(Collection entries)
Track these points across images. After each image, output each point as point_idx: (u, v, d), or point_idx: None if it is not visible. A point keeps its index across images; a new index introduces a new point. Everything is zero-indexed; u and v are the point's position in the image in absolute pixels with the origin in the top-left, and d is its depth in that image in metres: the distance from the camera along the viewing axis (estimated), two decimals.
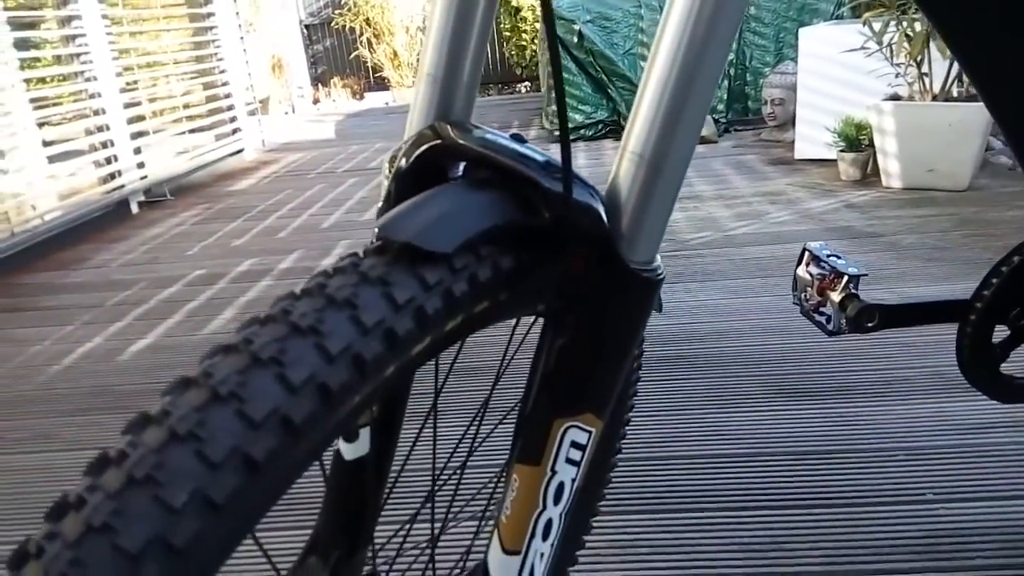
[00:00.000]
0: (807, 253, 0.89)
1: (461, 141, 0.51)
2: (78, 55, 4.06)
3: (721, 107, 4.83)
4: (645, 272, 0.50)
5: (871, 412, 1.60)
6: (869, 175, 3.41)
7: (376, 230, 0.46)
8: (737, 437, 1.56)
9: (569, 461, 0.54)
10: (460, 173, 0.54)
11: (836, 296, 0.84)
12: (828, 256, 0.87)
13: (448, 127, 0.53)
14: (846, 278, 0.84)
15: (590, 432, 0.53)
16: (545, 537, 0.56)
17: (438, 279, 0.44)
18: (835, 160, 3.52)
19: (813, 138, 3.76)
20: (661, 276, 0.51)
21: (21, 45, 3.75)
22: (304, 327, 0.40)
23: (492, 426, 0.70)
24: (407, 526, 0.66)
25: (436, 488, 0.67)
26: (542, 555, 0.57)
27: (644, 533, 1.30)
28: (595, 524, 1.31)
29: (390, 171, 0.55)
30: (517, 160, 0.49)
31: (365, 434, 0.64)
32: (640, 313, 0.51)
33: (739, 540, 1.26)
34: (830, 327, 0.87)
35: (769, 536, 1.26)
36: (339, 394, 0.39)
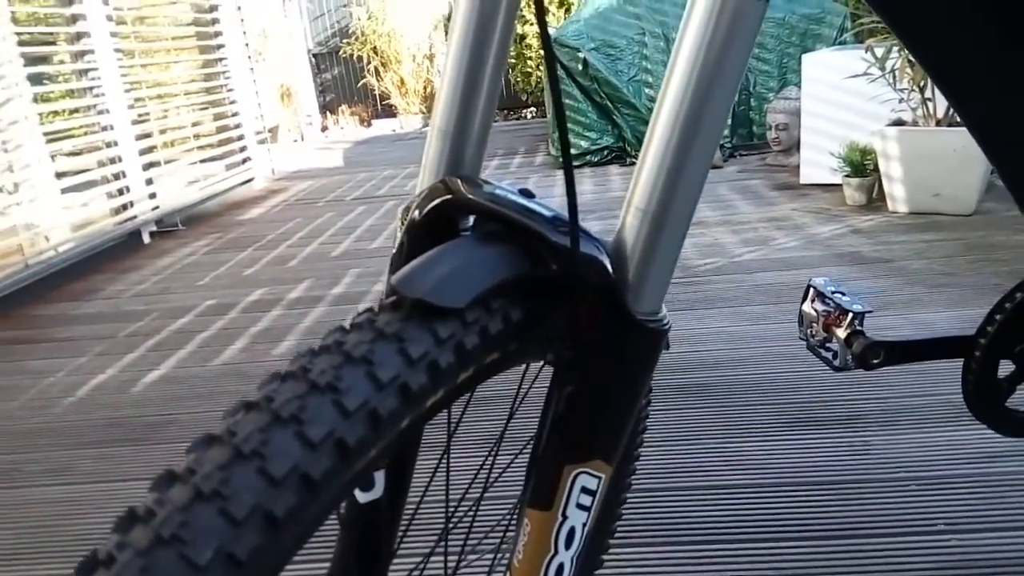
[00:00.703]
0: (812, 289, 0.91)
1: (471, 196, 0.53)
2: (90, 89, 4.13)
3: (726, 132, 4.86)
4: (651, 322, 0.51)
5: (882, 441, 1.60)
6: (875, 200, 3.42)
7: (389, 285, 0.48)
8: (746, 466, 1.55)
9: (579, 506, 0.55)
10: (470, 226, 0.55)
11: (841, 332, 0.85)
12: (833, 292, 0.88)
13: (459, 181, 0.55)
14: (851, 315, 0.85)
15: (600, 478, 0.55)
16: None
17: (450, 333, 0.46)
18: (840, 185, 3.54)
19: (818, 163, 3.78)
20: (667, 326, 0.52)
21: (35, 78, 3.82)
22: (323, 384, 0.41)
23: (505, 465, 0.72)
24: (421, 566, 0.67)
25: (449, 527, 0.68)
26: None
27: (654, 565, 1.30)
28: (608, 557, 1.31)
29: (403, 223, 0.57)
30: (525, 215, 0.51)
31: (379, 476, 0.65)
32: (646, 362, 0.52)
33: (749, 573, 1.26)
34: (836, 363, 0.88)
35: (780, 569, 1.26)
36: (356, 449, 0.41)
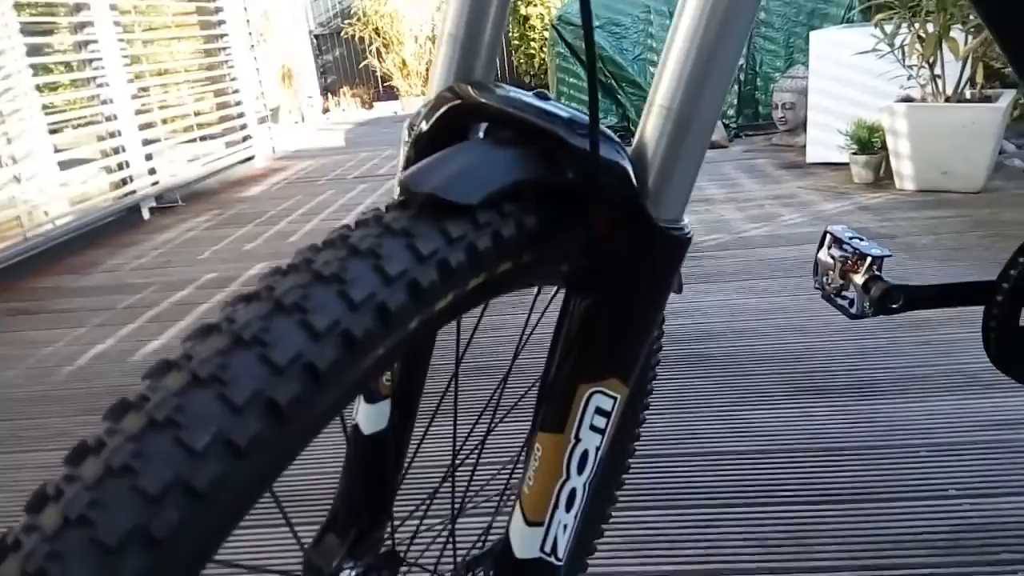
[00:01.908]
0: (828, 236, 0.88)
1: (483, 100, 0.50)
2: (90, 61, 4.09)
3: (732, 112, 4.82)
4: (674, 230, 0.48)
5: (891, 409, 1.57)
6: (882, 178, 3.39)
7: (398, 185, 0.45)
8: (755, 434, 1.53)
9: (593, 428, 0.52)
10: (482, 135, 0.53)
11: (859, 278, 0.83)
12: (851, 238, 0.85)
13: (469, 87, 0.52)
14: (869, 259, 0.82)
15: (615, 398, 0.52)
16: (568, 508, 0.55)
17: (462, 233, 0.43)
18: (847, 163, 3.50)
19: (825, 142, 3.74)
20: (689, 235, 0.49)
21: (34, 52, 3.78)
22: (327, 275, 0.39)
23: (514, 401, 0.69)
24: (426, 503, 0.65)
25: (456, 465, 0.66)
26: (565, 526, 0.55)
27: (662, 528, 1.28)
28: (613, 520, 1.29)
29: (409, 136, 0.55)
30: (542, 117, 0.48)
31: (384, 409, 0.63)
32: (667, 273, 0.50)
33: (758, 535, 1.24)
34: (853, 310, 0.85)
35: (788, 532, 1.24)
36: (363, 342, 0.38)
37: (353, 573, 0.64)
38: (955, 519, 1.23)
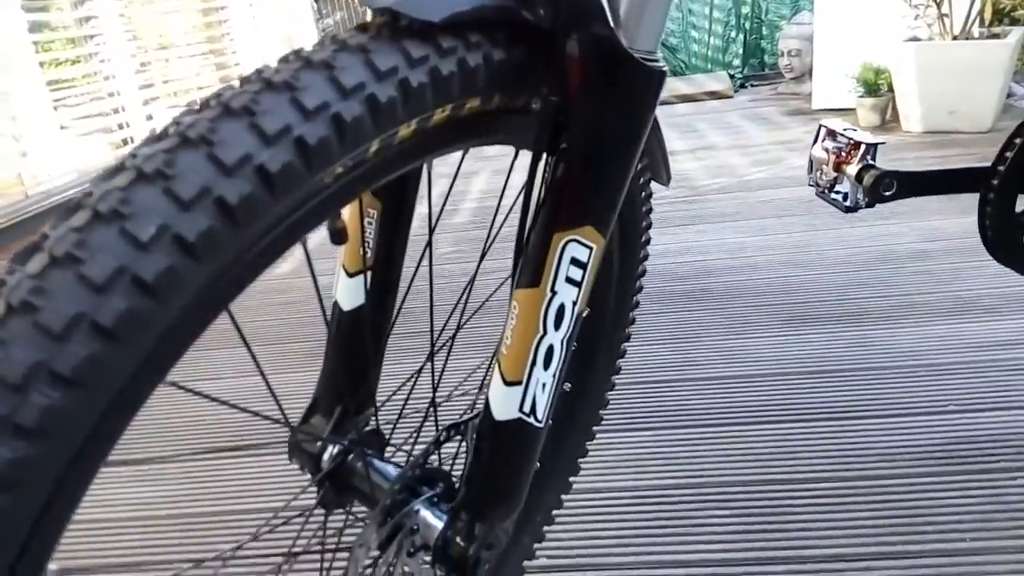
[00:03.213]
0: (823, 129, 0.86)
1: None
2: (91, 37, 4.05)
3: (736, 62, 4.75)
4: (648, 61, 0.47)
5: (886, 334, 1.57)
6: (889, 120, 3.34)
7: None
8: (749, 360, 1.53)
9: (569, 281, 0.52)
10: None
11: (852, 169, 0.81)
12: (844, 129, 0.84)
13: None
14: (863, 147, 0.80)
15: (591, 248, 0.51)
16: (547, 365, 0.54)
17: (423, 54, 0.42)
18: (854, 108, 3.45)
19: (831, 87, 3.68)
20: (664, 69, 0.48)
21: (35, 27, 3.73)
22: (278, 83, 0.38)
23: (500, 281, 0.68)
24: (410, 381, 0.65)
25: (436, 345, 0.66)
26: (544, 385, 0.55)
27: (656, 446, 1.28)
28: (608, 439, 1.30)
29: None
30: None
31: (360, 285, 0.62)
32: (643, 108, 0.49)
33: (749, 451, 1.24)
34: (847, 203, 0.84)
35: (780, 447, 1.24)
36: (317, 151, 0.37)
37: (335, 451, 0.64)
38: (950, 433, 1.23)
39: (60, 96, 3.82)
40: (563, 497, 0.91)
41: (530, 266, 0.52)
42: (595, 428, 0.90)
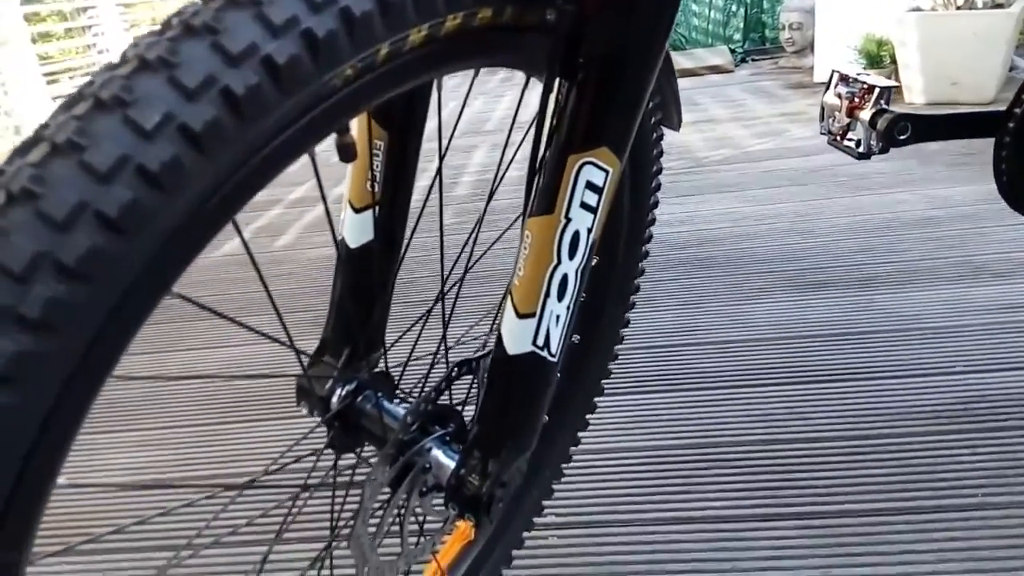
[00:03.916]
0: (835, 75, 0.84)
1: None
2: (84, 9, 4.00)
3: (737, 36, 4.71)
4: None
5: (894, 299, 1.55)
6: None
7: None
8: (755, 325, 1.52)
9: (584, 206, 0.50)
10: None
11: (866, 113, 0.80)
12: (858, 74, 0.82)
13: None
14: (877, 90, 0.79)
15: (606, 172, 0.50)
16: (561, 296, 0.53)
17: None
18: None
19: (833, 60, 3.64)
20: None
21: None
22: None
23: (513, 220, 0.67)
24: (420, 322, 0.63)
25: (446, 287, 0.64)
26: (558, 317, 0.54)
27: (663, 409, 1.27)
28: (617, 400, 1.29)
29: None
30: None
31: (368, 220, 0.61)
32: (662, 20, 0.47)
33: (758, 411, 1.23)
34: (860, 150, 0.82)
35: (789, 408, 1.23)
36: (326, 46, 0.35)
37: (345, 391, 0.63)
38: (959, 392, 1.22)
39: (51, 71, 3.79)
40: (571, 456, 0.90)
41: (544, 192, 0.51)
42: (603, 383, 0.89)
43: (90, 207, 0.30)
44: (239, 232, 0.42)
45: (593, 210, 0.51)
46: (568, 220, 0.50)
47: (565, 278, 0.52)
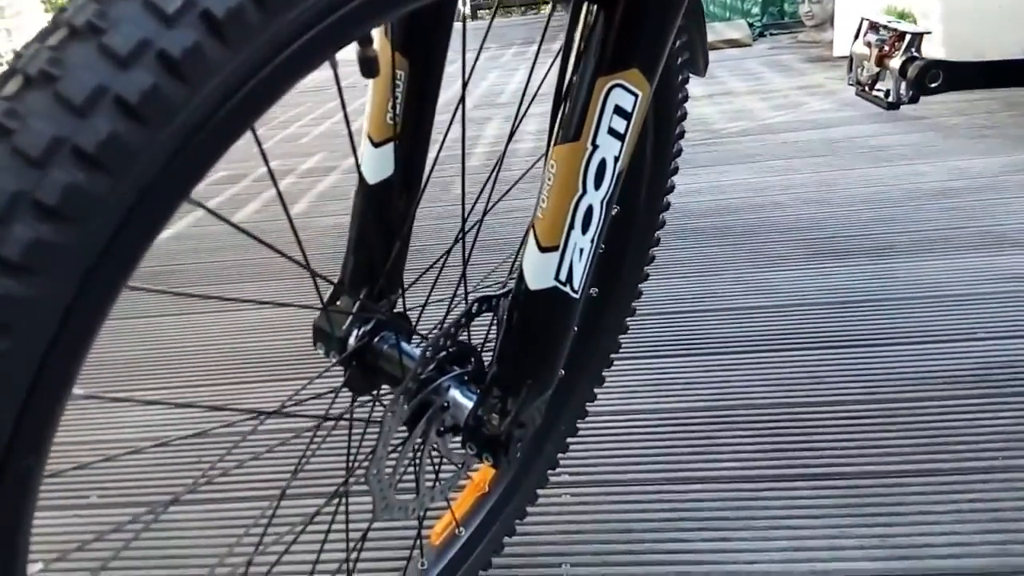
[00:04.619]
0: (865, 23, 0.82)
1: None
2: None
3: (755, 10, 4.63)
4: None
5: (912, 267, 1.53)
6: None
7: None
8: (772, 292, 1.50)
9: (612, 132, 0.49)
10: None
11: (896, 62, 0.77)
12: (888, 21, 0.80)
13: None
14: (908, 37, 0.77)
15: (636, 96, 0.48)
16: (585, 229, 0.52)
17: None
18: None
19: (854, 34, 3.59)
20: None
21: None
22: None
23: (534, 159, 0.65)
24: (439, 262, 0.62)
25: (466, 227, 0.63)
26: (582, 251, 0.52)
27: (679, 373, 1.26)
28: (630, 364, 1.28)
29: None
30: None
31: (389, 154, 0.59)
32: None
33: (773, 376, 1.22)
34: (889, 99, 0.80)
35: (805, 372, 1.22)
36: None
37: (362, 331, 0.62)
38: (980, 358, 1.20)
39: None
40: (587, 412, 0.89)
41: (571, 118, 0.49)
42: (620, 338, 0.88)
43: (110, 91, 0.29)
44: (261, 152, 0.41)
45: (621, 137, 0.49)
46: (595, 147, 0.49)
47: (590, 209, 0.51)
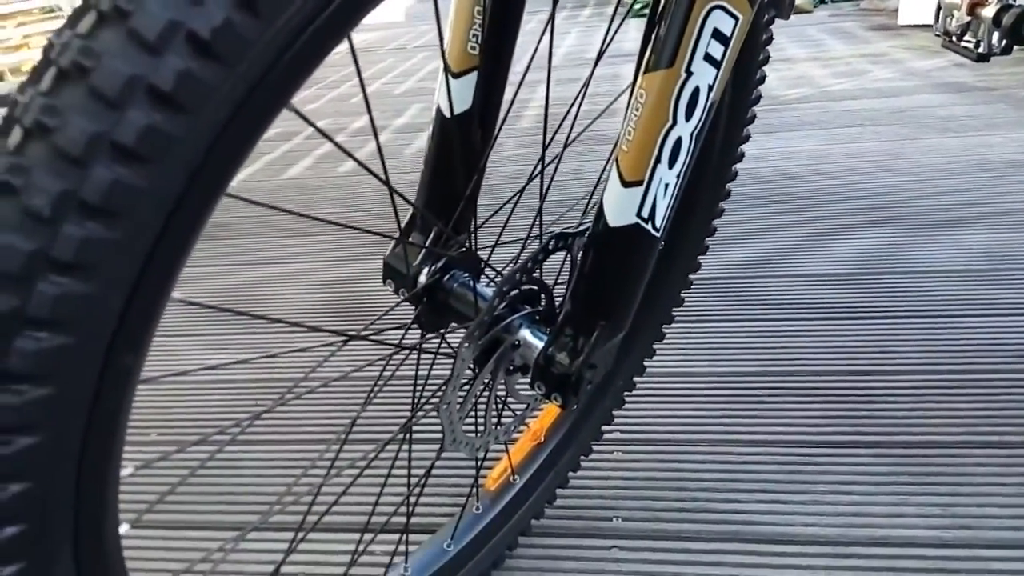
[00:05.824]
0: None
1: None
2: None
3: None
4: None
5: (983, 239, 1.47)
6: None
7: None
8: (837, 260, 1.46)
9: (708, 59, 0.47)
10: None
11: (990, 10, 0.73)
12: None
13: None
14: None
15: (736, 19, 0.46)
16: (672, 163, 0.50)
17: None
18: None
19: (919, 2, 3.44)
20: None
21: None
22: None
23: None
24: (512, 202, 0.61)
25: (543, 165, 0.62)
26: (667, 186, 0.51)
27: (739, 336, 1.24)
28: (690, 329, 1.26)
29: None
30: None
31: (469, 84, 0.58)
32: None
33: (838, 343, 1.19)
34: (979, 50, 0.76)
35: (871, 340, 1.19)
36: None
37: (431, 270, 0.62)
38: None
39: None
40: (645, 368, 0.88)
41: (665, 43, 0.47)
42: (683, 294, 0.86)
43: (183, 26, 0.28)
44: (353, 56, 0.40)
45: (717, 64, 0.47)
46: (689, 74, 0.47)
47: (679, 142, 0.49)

## Activity
Please extract exactly the lines of the data, from the first through the line containing "7: (376, 230, 0.46)", and add no pictures to the copy.

## Solution for this problem
Track these points across images. After each image, output each point as point_idx: (u, v, d), or point_idx: None if it is not visible. A point keeps its index across images; a new index introduces a new point. Everything is zero-indexed; u and v are the point's position in the image in absolute pixels with the origin in the top-left, and d is its depth in that image in metres: the distance from the camera along the viewing axis (estimated), two decimals.
[00:00.000]
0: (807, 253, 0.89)
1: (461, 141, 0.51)
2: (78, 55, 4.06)
3: (721, 107, 4.83)
4: (645, 272, 0.50)
5: (871, 412, 1.60)
6: (869, 175, 3.41)
7: (376, 230, 0.46)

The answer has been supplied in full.